Tuesday, August 19, 2014

Instead Of A Mirror: Anne Tyler’s Twinform


I learnt about Twinforms in Anne Tyler’s  novel A Patchwork Planet.  Barnaby, the protagonist, finds  an old  Twinform ---a wooden cut-out model with custom -painted face - so a lady could plan an outfit without having to get undressed,  in the attic of one of his elderly clients. It belonged to her mother.
From the description the Twinform seemed so real that I had to check it on Google, but was not able to find any information about it. 
Still regardless of its physical existence the idea of having a twin, or at least someone who looks like me so I could really see myself from the outside, is inspiring,
I have always suspected that mirrors were not enough, but Mikhail Bakhtin conveys the full complexity of the issue.
Mikhail Bakhtin, "Man in Front of a Looking Glass"
"[Those] falsehoods and lies that inevitably reveal themselves in one's relations with oneself. An external image of thought, an external image of the soul. It is not myself looking at the world with my eyes from inside myself, but myself looking at myself through the eyes of the world, through somebody else's eyes; I am possessed by the Other. In this, there is no naïve wholeness between the inner and the outer. [In front of a looking glass, I am t]aking a peep at myself in my own absence. The naivety of [believing in] the fusion between the self and the other in a mirror image. An excess of the Other. I have no point from which to contemplate myself from the outside, I have no way to approach my own internal self-image.
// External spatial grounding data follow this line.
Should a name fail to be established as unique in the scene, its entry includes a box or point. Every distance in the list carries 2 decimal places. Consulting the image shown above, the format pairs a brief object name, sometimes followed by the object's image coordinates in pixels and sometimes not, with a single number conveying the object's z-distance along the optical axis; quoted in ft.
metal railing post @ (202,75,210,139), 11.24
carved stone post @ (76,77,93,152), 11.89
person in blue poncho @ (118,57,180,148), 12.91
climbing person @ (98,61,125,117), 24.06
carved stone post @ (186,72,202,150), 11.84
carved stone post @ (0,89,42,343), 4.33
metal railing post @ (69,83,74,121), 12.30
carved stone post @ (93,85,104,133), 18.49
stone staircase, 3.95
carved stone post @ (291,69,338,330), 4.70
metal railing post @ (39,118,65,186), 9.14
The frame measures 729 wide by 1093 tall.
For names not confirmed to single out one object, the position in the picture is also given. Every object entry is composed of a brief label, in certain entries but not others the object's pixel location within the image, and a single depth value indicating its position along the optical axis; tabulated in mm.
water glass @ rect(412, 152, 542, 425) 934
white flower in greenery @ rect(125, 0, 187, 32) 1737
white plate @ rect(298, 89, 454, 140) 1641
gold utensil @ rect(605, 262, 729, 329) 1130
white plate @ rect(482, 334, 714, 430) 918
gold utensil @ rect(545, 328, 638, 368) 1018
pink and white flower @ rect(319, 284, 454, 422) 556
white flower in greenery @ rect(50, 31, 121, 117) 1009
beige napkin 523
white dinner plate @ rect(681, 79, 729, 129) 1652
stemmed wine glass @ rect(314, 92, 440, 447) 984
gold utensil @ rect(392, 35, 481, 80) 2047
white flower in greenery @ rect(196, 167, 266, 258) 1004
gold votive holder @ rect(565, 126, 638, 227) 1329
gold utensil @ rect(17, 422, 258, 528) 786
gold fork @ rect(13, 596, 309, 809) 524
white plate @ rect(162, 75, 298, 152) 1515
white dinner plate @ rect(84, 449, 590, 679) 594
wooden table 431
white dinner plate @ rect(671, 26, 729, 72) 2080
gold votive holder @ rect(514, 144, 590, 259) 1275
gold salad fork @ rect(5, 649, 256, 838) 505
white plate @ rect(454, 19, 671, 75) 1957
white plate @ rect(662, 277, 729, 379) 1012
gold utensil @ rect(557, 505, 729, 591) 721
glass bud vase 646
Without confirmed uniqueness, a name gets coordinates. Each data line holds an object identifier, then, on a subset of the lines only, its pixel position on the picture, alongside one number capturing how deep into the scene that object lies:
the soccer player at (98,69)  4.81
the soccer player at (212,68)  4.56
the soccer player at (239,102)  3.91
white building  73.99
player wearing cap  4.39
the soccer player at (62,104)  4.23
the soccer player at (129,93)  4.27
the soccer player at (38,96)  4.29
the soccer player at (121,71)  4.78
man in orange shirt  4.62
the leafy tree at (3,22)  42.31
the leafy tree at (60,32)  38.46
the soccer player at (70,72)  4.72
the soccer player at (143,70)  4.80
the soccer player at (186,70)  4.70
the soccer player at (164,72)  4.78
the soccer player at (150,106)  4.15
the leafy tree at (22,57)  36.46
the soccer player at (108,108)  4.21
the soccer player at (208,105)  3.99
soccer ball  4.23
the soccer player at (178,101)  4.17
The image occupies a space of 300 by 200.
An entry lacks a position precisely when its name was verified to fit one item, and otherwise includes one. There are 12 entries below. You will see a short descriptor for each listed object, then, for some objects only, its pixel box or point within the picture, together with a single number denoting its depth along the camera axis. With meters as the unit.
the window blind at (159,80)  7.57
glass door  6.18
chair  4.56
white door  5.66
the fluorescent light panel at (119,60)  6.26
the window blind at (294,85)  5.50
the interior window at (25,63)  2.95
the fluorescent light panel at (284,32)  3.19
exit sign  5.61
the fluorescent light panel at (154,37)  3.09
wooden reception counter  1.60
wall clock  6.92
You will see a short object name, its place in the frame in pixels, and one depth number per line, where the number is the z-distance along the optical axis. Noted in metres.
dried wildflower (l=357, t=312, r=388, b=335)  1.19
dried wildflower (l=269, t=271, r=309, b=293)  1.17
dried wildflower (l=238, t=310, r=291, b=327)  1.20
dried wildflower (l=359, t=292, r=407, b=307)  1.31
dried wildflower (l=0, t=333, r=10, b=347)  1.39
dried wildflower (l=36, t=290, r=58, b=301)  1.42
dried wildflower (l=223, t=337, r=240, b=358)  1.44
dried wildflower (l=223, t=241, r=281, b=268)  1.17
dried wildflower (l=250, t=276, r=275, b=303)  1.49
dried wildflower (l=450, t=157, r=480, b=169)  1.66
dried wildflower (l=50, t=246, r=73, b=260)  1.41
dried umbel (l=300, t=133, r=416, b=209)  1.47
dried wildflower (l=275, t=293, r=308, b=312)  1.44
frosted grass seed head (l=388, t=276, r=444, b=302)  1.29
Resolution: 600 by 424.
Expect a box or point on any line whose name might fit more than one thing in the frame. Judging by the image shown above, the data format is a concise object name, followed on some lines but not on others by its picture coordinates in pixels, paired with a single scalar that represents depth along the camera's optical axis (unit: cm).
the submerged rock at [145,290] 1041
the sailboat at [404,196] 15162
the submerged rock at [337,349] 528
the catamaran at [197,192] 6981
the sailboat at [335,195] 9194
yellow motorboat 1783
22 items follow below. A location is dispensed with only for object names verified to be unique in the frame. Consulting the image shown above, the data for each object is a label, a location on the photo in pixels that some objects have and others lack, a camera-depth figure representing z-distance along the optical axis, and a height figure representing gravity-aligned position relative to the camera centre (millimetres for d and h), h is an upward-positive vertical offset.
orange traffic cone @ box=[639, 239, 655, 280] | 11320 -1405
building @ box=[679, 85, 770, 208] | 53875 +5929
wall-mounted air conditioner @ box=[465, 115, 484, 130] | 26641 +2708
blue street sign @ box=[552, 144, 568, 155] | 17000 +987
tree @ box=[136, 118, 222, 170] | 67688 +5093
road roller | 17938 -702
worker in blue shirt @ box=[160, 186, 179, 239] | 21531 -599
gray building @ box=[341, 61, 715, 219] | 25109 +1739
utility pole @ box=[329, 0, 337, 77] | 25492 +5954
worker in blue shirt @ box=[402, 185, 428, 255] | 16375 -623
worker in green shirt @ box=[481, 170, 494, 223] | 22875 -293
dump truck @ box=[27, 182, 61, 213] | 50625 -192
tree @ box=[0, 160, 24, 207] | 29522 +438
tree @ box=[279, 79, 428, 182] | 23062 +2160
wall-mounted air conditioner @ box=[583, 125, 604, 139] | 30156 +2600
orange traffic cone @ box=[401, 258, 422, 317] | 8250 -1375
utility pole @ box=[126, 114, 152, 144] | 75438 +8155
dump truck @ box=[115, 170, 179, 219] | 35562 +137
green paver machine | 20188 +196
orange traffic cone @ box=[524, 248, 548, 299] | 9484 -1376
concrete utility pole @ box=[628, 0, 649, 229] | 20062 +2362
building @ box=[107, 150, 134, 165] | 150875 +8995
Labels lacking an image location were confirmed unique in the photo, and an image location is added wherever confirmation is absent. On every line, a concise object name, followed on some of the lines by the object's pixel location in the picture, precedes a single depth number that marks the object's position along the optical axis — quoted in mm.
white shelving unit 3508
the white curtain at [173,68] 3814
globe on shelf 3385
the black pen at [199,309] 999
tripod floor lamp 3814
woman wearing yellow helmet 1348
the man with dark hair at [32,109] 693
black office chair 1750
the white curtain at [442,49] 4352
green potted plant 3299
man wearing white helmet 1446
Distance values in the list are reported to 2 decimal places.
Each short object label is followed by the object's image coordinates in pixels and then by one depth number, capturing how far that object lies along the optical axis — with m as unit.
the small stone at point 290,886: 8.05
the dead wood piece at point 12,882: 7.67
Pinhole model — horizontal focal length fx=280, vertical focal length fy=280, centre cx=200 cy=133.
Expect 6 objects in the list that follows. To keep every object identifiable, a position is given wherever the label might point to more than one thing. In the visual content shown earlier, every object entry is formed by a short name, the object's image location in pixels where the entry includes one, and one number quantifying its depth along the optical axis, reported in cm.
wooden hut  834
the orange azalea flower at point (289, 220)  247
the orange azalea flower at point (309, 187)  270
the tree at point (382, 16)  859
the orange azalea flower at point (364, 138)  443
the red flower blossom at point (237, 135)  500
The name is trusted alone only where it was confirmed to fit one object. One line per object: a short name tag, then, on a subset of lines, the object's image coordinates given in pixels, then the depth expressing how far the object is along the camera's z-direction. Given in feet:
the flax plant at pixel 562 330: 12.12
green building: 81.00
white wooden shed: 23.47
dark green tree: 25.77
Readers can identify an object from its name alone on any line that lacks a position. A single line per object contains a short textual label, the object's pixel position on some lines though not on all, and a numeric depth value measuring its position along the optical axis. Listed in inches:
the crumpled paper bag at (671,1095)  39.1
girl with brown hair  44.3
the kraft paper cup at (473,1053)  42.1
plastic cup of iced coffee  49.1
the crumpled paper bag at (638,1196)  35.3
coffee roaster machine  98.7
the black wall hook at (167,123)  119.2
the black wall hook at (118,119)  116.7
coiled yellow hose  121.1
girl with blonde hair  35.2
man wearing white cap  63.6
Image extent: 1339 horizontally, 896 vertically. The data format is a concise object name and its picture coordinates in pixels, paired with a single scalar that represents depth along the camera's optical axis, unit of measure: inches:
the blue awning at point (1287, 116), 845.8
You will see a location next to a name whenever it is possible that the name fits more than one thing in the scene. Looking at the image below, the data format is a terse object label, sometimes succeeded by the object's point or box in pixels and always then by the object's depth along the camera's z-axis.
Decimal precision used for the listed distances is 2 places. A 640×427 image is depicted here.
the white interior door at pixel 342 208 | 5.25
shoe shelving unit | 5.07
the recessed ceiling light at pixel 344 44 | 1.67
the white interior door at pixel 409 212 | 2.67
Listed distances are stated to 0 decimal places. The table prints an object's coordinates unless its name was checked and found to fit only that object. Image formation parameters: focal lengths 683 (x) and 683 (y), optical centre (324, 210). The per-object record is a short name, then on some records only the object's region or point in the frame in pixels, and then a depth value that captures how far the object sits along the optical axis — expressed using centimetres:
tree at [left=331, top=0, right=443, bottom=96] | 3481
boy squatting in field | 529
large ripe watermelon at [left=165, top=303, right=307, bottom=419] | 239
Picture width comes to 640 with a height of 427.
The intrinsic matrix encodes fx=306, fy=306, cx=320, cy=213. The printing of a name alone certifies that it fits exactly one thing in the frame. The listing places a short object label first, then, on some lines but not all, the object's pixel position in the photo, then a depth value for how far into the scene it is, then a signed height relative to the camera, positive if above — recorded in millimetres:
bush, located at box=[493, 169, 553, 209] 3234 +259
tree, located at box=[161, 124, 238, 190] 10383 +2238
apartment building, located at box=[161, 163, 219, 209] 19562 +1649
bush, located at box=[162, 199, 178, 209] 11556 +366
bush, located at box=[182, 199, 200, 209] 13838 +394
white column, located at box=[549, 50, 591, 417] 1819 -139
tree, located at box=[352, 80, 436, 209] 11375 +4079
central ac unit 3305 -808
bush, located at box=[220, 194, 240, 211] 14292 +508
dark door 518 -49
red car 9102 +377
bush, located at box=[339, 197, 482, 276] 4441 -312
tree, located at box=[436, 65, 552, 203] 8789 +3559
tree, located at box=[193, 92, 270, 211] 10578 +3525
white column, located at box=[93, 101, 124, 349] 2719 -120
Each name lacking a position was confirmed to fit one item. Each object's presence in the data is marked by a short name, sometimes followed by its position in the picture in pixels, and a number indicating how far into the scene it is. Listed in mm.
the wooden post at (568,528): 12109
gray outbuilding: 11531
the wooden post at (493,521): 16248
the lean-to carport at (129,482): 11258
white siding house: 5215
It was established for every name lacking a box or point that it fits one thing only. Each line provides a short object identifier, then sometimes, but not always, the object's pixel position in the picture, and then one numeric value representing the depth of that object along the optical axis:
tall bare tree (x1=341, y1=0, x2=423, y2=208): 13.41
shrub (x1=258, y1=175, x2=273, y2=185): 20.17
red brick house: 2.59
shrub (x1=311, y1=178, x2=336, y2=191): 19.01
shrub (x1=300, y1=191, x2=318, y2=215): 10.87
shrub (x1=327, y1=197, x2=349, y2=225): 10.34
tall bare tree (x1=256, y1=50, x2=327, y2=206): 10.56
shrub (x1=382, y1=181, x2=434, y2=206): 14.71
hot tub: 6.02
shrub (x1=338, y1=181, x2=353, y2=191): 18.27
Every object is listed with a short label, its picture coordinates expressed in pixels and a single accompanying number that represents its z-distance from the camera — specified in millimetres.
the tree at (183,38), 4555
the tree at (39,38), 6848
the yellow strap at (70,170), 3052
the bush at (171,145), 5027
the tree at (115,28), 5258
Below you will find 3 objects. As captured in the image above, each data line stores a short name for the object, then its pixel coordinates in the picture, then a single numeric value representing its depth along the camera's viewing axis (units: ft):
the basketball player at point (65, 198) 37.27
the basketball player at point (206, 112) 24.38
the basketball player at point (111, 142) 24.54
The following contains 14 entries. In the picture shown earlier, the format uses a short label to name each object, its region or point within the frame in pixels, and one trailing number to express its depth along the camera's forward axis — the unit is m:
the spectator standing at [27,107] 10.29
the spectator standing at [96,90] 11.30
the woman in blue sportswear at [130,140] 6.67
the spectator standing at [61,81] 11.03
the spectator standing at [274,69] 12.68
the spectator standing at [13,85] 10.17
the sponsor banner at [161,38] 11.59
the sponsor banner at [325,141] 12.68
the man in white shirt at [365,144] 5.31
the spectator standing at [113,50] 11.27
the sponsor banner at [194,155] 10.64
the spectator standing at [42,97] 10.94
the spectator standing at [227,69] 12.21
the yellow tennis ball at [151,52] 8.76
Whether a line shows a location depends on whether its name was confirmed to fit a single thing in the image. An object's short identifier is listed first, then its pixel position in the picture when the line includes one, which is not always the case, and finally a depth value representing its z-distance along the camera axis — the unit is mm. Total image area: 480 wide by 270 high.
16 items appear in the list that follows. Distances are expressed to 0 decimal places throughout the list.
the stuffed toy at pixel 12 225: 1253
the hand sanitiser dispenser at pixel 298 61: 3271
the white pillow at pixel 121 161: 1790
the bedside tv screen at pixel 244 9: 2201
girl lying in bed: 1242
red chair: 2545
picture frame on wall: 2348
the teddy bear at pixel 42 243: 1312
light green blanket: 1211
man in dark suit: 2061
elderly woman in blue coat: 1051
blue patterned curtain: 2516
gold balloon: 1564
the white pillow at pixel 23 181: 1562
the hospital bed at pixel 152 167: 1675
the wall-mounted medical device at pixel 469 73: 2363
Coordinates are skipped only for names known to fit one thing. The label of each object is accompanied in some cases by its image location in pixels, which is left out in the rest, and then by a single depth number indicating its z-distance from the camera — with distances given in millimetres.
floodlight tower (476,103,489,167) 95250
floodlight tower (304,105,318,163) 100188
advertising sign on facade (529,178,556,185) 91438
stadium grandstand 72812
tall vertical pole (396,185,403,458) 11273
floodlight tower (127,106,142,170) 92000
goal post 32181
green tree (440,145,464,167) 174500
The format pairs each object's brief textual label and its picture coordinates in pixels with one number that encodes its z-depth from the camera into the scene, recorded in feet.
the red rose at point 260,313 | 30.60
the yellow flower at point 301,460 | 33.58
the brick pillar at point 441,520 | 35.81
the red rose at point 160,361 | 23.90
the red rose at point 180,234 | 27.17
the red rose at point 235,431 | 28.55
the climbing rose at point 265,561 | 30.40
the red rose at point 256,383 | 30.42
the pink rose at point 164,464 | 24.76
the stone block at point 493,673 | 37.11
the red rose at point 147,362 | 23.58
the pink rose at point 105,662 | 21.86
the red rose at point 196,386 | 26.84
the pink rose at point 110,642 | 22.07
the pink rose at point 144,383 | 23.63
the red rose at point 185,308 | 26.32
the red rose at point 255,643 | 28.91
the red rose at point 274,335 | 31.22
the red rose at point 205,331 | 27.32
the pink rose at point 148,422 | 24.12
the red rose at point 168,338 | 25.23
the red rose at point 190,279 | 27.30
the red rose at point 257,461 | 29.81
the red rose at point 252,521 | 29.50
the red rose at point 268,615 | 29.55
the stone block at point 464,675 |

There are somebody else's eyes gazing at me from my eyes."
In this beautiful and short passage Bakhtin confirms that I would never be able to look at myself from the outside.
Yet, the concept of a Twinform is comforting, it could enable me, at least, to see my outward appearance in a detached way. I could observe whether the blue skirt goes well with a yellow blouse.  
Seeing a favorite piece of clothing on someone else, even a Twinform, would allow me a different point of view , devoid of emotions.  Besides, it is a great way to prepare combinations of outfits for a journey, or for the week ahead. 
Since it is only a model, the delightful Twinform does not allow for changes in size throughout the years.Thus, just like mannequins in the store window, who normally look nothing like the real customers of that store, eventually could become irrelevant.
In the world of the novel  the Twinform, which was invented by the protagonist’s paternal great great-father, is a literary device, and it has significance in terms of the plot of the character. For example, when it appears for the first time Tyler uses it to introduce the protagonist’s history and to present him as the black sheep of the family.

But as a reader I kept thinking that, in the absence of my mother who could tell me honestly how I looked, I wish I had a Twinform.